Michael Pock, Vorsitzender des Petitionsausschusses, begrüßt das Einlenken der Regierungsparteien, wodurch die Hypo-Petitionen weiter unterstützt werden können.

Wien (OTS) - "Mehr als 100.000 Stimmen von Bürgerinnen und Bürger darf man nicht ignorieren", freut sich der Vorsitzende des Petitions-Ausschusses, Michael Pock, nach der heute wieder aufgenommenen Sitzung des Ausschusses für Petitionen und Bürgerinitiativen. Der heutige Verhandlungstag verlief deutlich ruhiger als beim ersten Anlauf letzten Dienstag. Grund dafür war die Einsicht der Regierungsparteien, dass die deutliche Stimme von Bürger_innen nicht durch die Mehrheit von SPÖ und ÖVP abgedreht werden kann.

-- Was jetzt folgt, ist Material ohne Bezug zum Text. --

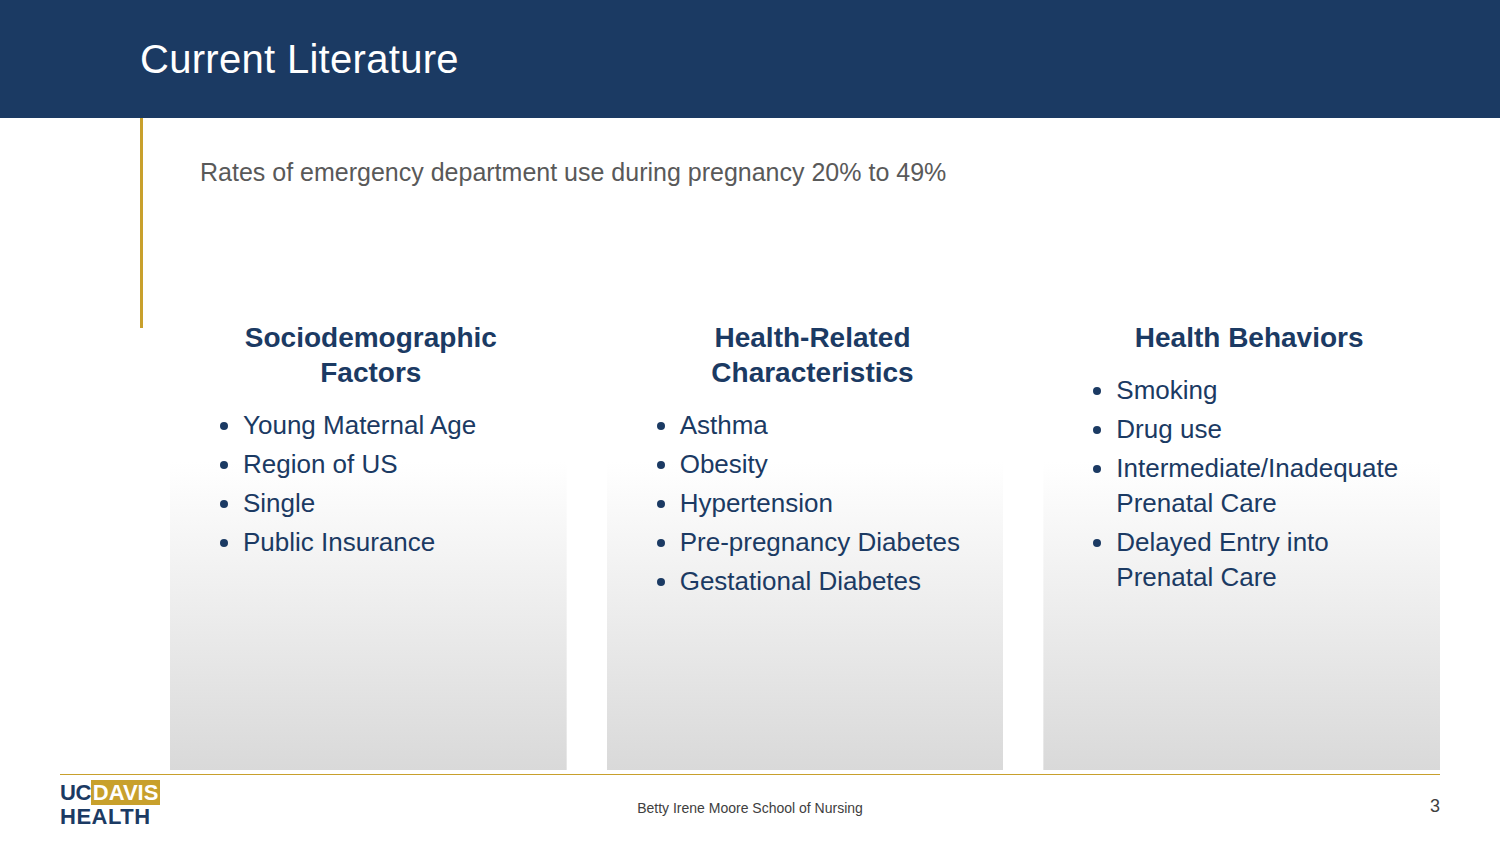Current Literature
Rates of emergency department use during pregnancy 20% to 49%
Sociodemographic
Factors
Young Maternal Age
Region of US
Single
Public Insurance
Health-Related
Characteristics
Asthma
Obesity
Hypertension
Pre-pregnancy Diabetes
Gestational Diabetes
Health Behaviors
Smoking
Drug use
Intermediate/Inadequate Prenatal Care
Delayed Entry into Prenatal Care
UC DAVIS HEALTH
Betty Irene Moore School of Nursing
3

Dennoch: "Den Vorwurf, als Vorsitzender des Ausschusses für Petitionen und Bürgerinitiativen parteipolitisch gehandelt zu haben, will ich noch einmal aufs Schärfste zurückweisen! Ich habe im Sinne der über 100.000 Unterstützer der Petitionen gehandelt, denn schließlich sind wir Abgeordneten zum Nationalrat in erster Linie den Bürgerinnen und Bürgern verpflichtet", bekräftigt Michael Pock noch einmal seinen Standpunkt. Ziel müsse es sein, aus diesem Ausschuss so rasch wie möglich einen echten Bürger_innenausschuss zumachen, in dem die bestehenden Instrumente verschärft und ausgeweitet werden.

Zwei Ausschusssitzungen im Halbjahr sind nicht genug, die Bürger werden immer aktiver und nutzen dieses Instrument verstärkt. "Hier gibt es Handlungsbedarf", appelliert Pock. Allein heute hätte sich der Ausschuss mit 52 Petitionen und Bürgerinitiativen in nur 2 Stunden befassen müssen.

"Wir brauchen mehr Termine, aber auch längere Ausschusssitzungen, man kann sich unmöglich ernsthaft mit so vielen Themen innerhalb so kurzer Zeit befassen. Ich werde mich dafür einsetzen, dass wir uns für die Anliegen der Bürgerinnen und Bürger mehr Zeit nehmen. Weiters müssen auch die Initiatoren einladen werden, im Ausschuss ihre Anliegen vorzutragen.", so Pock weiter. Außerdem will der NEOS-Ausschussvorsitzende eine eigene Facebook-Seite für die Anliegen der Bürgerinnen und Bürger einrichten - hier sollen die Initiatoren von Petitionen die Möglichkeit haben, laufend Kommentare zu ihren Anliegen abzugeben und sich auch Informationen zum Stand der Verhandlungen zu holen.

"Etwas mehr Respekt vor dem Willen der Öffentlichkeit wäre schon gut in der Politik", zitiert Pock abschließend den Verfassungsexperten Heinrich Neisser, früher selbst ÖVP-Politiker und Zweiter Nationalratspräsident.